For the Love of the Game

Adventures of a Minor League Baseball Announcer

Opening day awaits
As the River City Rascals’ home opener approaches, radio baseball announcer Phil Giubileo’s to-do list grows longer. As the broadcast voice for this Frontier League single “A” team located 35 miles west of downtown St. Louis, Giubileo, who is heard over on KSLQ 104.5 FM, will pore over last year’s statistics, schmooze with the new players, and arrange his broadcast equipment in the press box. He will also be doing quite a bit of heavy lifting .

Heavy lifting? A radio announcer? Sure. In the minor leagues everyone lends a hand, especially at the beginning of the season. Before each Rascals game Giubileo spends 30 minutes sweeping out the press box and emptying the trash. “I do a lot of pitching in,” he explained, in a phone interview. “The great thing is that I get to do a lot of different things out of necessity,” he said.

Running with the Rascals
During the season, most of Giubileo’s time is spent preparing his game notes and poring over statistics. He arrives at T.R. Hughes Ballpark at 1:00 P.M. and compiles information on the Rascals’ opponents, who include such teams as The Springfield Ducks (Mo.), The Gateway Grizzlies (Ill.), and the Windy City Thunderbolts. He checks for phone calls, sets up his radio equipment. Around 4 pm, the announcer strikes up conversation with the players who have begun their batting practice.

“I try to have a running dialogue with the players, so it makes them feel relaxed,” Giubileo said. “Sometimes we talk about the game the night before.” Giubileo mines these conversations for material to use during his broadcasts.

“It’s important to be mentally prepared and focused,” he adds. Before the start of a game (typically 6:05 or 7:05 p.m.), “I try to relax and concentrate on the information in front of me.” The rule of thumb, said Giubileo, is that for a three-hour broadcast it will take him twice as long to prepare.

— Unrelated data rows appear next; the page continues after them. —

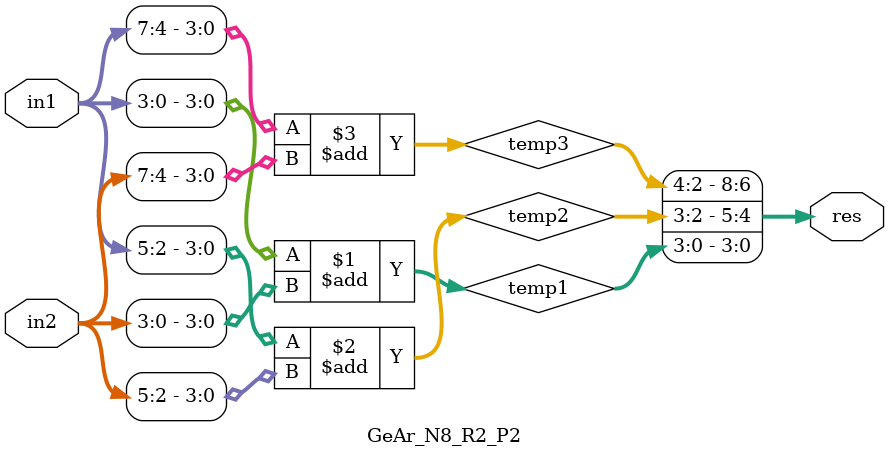
<source format=v>
`timescale 1ns / 1ps
module GeAr_N8_R2_P2(
    input [7:0] in1,
    input [7:0] in2,
    output [8:0] res
    );

wire [4:0] temp1,temp2,temp3;

assign temp1[4:0] = in1[3:0] + in2[3:0];
assign temp2[4:0] = in1[5:2] + in2[5:2];
assign temp3[4:0] = in1[7:4] + in2[7:4];

assign res[8:0] = {temp3[4:2],temp2[3:2],temp1[3:0]};

endmodule

</source>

During the Rascals’ 97-game season, Giubileo leaves the ballpark between 11:00 and 11:30 PM.

Minor league delights
Giubileo thrives in the homey, fun-loving atmosphere a minor league baseball game provides. “We’re talking about a crowd of 5000 people, not 40,000,” he explains. “We have on-field contests between innings and are very family-oriented. And we have a playground with supervision for the kids.”

Giubileo relishes the club’s between-innings crowd-pleasers, such as the dizzybat competition (think forehead pressed to bat handle while spinning around in a circle) and mattress races (one person pushing the other on a mattress). “There is a lot of cheering and laughing, especially during the dizzybat race,” he said. “It’s sponsored by Budweiser, so when looking for contestants we usually pick the drunkest people we can find.”

Jubilant on the job
Giubileo is one of those lucky few who is happy with his job. “If you love your job it doesn’t feel like work,” he said. Giubileo especially delights in his nontraditional office setting. “It’s pretty special to go to work at a baseball park every day and broadcast baseball games for a living,” he said.

Most important, the announcer hopes his work helps people forget about life’s day-to-day stresses and let go for a while. He knows how energizing he finds announcing a game, how he gets lost in it. “It gives me the same type of high that I would guess an athlete has in playing,” he said. “It makes me feel like I’m out there playing the game when I do the play-by-play.”

So you’ll never see someone like Giubileo in a Dilbert comic. He’s having way too much fun. When it comes to competing in the rat-race, in other words, his job’s a home run.